Second, I have recently finished an article that uses the TV show Better Call Saul to explore the problem of dirty hands (i.e., when politicians engage in immoral actions for the benefit of the polity) under conditions of political inequality. I argue that the show complicates our previous understanding of the issue, illustrating the ways in which power imbalances can justify, if not invite, violating certain liberal-democratic norms. Having presented at the 2018 WPSA meeting, the paper is currently under review.
Third, I am co-authoring an article that offers a distinctly realist account of democratic deliberation. While deliberation is typically seen as an opportunity for political legitimation through the satisfaction of deliberative ideals, deliberative theory has little to say about deliberating with bad faith (i.e., dishonest/insincere) participants. As such, we draw upon Bernard Williams and Raymond Geuss to develop an alternative approach to bad faith deliberation, one which privileges the pursuit of truthfulness as a precondition for any form of legitimacy. We will be presenting the piece at the 2018 APSA meeting, then submitting it for journal publication .
Finally, I am working on an article that examines Jeffrey Green’s concept of democratic candor through the lens of David Foster Wallace’s reflections on John McCain’s 2000 presidential primary campaign, “Up, Simba,” highlighting the ways in which Wallace expands and complicates our understanding of Green’s ocular democracy. I plan to present the piece at the 2019 WPSA meeting, then submit it for journal publication.

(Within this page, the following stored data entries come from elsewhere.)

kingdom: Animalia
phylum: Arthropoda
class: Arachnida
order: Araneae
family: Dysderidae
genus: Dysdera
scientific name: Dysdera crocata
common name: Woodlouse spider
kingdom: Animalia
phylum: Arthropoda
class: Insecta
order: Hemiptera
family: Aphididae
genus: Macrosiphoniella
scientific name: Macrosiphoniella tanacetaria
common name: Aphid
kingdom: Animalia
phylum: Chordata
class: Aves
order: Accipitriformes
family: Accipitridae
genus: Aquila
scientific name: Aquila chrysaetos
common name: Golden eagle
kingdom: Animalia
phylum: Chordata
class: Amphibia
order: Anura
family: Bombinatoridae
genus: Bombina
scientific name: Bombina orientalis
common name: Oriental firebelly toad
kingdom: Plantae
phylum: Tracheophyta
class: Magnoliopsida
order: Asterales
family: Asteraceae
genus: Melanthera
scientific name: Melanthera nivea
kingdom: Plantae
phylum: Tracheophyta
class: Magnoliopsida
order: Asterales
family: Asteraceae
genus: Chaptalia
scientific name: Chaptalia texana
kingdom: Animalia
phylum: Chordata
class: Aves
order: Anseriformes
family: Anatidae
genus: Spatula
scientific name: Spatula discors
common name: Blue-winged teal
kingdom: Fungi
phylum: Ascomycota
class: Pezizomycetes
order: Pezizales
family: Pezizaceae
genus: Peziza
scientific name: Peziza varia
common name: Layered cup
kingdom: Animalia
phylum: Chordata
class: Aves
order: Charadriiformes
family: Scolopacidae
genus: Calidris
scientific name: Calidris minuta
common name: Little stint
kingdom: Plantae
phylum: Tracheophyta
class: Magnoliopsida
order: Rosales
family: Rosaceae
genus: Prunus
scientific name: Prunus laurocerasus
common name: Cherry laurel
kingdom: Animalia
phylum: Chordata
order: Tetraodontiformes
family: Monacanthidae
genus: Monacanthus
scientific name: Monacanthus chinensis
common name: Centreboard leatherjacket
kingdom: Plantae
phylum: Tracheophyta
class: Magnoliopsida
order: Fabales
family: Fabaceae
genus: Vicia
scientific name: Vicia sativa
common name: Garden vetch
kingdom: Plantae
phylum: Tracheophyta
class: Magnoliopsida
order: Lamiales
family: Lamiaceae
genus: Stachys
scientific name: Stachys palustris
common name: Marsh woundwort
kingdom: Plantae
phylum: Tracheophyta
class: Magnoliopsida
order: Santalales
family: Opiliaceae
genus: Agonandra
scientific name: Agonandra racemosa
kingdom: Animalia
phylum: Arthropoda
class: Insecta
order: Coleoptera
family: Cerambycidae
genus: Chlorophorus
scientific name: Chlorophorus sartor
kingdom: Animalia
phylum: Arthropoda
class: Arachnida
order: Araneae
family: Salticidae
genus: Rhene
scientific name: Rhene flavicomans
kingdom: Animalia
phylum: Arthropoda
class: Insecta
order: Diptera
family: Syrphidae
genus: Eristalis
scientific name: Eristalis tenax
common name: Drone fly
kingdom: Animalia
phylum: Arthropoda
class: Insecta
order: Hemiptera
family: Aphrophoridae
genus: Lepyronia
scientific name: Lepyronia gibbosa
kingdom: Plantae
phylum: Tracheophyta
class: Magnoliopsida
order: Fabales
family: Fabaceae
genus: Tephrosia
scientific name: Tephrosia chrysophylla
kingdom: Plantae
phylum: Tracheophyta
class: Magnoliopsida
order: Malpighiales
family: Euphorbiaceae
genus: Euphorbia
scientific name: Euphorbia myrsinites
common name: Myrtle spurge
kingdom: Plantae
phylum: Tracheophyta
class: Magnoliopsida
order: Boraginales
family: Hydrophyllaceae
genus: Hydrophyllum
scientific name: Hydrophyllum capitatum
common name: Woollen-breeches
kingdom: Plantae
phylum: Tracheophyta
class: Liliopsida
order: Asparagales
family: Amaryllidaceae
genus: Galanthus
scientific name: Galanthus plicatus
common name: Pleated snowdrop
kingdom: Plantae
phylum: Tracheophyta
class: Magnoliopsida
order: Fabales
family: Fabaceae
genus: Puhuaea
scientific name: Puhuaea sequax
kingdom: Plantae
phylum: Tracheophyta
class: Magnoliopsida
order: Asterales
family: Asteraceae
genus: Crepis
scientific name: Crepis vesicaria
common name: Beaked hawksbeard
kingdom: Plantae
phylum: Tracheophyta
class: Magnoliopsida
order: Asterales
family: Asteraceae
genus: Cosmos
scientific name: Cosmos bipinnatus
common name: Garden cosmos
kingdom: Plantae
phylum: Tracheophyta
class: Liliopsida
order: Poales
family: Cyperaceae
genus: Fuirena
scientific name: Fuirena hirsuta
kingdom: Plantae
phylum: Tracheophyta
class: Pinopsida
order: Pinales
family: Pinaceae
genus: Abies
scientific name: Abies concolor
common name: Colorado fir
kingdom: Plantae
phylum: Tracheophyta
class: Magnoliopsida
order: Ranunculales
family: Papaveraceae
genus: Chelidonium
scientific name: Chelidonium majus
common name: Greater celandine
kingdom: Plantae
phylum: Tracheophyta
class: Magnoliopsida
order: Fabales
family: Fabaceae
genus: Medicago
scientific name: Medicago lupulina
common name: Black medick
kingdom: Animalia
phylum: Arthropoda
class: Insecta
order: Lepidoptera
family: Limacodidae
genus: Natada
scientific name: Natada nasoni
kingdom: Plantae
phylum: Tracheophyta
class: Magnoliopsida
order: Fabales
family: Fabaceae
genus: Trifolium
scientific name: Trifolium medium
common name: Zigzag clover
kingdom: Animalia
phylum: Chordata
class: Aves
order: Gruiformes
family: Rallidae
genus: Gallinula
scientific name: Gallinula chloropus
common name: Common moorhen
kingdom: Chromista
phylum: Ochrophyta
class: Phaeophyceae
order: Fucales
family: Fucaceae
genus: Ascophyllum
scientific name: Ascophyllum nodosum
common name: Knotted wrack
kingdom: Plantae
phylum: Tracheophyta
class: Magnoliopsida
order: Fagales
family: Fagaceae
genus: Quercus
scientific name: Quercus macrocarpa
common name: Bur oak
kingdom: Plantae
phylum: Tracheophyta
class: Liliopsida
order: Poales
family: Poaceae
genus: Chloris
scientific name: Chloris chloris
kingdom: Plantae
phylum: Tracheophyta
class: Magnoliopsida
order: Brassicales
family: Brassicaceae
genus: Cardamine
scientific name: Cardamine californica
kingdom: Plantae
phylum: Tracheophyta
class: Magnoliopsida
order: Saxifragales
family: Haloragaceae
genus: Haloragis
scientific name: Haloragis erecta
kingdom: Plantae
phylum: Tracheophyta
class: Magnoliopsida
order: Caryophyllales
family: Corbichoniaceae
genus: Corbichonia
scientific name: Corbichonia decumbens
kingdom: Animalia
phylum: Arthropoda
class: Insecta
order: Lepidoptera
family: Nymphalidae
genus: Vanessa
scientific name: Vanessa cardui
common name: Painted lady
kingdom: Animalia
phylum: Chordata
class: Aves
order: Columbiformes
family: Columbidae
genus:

Political Science Pedagogy
In addition to my work in political theory, I am also actively engaged in improving the teaching of political science. Co-authored with Margarita Safronova (UC Santa Barbara) and Colin Kuehl (Northern Illinois University), “Discussing Programmatic Learning Outcomes in the Classroom” demonstrates a statistically-significant relationship between explicitly emphasizing PLOs to students and students’ perception of a course’s overall value. After presentations at the 2017 APSA meeting in San Francisco and 2017 APSA TLC meeting in Long Beach, the paper is now forthcoming from the Journal of Political Science Education. Safronova and I are also currently developing a new project with the hope of tracking whether an early emphasis on PLOs can better prepare undergraduates for advanced coursework in political science. We plan to conduct this study over the 2018-19 academic year.